Reuters historical calendar - March 19
London, Mar 18 (Reuters) Following are some of the major events to have occurred on March 19 since 1900: 1920 - The United States refused to ratify the Versailles Treaty, and so join the League of Nations, for fear of being drawn into a war if another member country was invaded.
1930 - Arthur Balfour, British Conservative prime minister, died. He is best known for the Balfour Declaration, which promised Jewish people a homeland in Palestine.
1932 - Australia's Sydney Harbour Bridge opened.
1944 - German troops occupy Hungary during World War Two.
1950 - Edgar Rice Burroughs, American author of the ''Tarzan'' stories, died.
1964 - The Great St Bernard Tunnel under the Alps between Switzerland and Italy opened.
1970 - The heads of the West and East German governments, Willy Brandt and Willi Stoph, met at Erfurt. It was the first such meeting since Germany was divided in 1945.
1978 - The UN Security Council voted to send an interim force to Lebanon after a heavy Israeli air raid five days earlier.
1982 - An Argentine scrap metal dealer landed on British-ruled South Georgia and planted an Argentine flag. The gesture eventually led to the Falklands War with Britain.
1996 - Sarajevo became a united city again after four years when Muslim-Croat authorities took control of the last Serb-held district.
1999 - Libya agreed to hand over to Scottish justice the two suspects in the 1988 bombing of a Pan Am airliner over Lockerbie, Scotland.
2000 - Longtime opposition leader Abdoulaye Wade was elected president of Senegal, ending 40 unbroken years of Socialist Party government.
2001- Socialist Bertrand Delanoe won the mayoral election in Paris and the Left took power in the capital for the first time in 130 years.

_ _ _

**Exercise tasks:**
- A) Echo the March 19 calendar between "1970 - The heads" and "War with Britain.", inclusive.
- B) According to the March 19 calendar, who met at Erfurt in 1970?
- C) Go on with the March 19 historical calendar from its final entry.

Collected data:
_ _ _

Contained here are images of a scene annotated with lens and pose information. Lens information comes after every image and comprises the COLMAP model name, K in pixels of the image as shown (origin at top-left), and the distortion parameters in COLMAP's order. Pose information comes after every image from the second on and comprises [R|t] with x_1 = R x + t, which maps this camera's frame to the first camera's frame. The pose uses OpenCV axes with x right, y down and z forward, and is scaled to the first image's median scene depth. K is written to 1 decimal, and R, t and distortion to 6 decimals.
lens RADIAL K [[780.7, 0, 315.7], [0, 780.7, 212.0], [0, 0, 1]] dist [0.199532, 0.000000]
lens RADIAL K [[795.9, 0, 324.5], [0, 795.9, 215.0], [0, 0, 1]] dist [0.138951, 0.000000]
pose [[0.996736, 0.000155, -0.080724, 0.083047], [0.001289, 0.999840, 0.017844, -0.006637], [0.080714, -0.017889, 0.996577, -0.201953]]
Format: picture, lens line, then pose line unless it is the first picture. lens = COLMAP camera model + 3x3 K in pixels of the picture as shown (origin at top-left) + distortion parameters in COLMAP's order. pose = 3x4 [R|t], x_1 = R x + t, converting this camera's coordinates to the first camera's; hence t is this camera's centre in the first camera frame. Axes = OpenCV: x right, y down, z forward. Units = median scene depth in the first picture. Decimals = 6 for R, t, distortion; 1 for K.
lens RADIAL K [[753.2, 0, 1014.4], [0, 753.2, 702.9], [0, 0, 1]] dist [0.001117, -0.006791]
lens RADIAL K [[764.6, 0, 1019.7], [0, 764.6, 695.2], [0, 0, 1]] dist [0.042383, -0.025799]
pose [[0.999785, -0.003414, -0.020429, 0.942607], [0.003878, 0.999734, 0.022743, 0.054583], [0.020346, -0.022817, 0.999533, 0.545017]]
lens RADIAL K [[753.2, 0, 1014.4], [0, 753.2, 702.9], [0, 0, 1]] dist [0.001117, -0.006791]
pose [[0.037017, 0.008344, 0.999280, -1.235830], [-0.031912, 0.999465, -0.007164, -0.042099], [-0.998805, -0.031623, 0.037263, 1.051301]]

_ _ _

**Responses to the tasks:**
- A)
1970 - The heads of the West and East German governments, Willy Brandt and Willi Stoph, met at Erfurt. It was the first such meeting since Germany was divided in 1945.
1978 - The UN Security Council voted to send an interim force to Lebanon after a heavy Israeli air raid five days earlier.
1982 - An Argentine scrap metal dealer landed on British-ruled South Georgia and planted an Argentine flag. The gesture eventually led to the Falklands War with Britain.

- B) Willy Brandt and Willi Stoph, the heads of the West and East German governments.

- C)
2001 - Australia's largest resources group, BHP, announced a billion merger with London-listed Billiton to create the world's second biggest minerals and metals giant.
2002 - The favourite son of former autocrat Suharto, Tommy, stood trial over charges he masterminded the slaying of a judge.
2002 - Zimbabwe was suspended from the Commonwealth for one year.
2002 - Marco Biagi, an author of Italian premier Berlusconi's controversial reforms, making it easier for firms to hire and fire employees, was shot dead in Bologna.
2003 - British and US aircraft dropped nearly 2 million leaflets into Iraq, targeting 29 military and civilian sites in the southeastern part of the country prior to an invasion.
2004 - Taiwan President Chen Shui-bian survived an assassination attempt in the city of Tainan while campaigning for the presidential election, escaping with a bullet wound to the stomach. Vice President Annette Lu was also wounded.
2005 - John DeLorean, the US automotive executive whose flashy car of the same name proved a financial folly but burned its way into pop culture with the ''Back to the Future'' films, died aged 80.